# EXERCISE AIM
Below are the records; give again exactly the line with "right hip: (334, 251)", the line with "right knee: (23, 250)", and each line that lies between them, and nothing besides.

Segment Start: EXERCISE MATERIAL

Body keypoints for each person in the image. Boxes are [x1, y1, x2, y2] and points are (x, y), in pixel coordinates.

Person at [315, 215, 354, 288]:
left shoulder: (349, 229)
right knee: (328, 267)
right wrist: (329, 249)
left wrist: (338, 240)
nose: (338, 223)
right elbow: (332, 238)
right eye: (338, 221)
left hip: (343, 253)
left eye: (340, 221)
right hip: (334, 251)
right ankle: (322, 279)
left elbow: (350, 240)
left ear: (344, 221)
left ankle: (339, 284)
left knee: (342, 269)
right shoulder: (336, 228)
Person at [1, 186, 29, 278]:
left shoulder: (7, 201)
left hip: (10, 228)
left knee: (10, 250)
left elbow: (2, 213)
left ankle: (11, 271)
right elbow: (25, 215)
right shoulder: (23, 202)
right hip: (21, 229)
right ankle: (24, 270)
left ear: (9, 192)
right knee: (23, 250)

Segment End: EXERCISE MATERIAL
Segment Start: EXERCISE MATERIAL

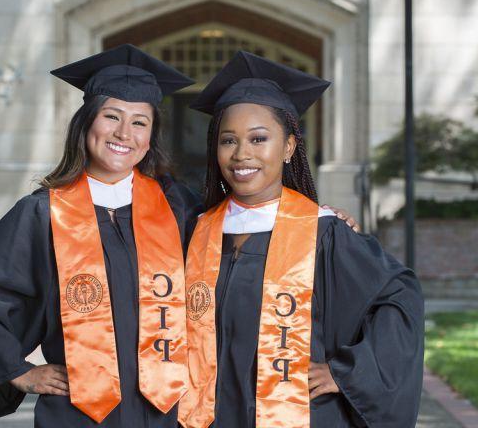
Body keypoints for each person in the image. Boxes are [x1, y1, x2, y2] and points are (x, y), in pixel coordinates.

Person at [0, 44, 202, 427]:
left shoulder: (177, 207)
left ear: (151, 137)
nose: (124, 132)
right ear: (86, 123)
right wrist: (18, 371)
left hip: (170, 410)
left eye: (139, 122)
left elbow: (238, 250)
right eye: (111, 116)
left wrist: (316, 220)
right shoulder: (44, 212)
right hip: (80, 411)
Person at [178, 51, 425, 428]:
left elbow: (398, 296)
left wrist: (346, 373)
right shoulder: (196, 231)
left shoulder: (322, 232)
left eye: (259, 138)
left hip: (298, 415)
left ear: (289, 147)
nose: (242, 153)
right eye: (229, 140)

Segment End: EXERCISE MATERIAL

# TASK OUTPUT
right hip: (334, 251)
right ankle: (322, 279)
left elbow: (350, 240)
left ear: (344, 221)
left ankle: (339, 284)
left knee: (342, 269)
right shoulder: (336, 228)
Person at [1, 186, 29, 278]:
left shoulder: (7, 201)
left hip: (10, 228)
left knee: (10, 250)
left elbow: (2, 213)
left ankle: (11, 271)
right elbow: (25, 215)
right shoulder: (23, 202)
right hip: (21, 229)
right ankle: (24, 270)
left ear: (9, 192)
right knee: (23, 250)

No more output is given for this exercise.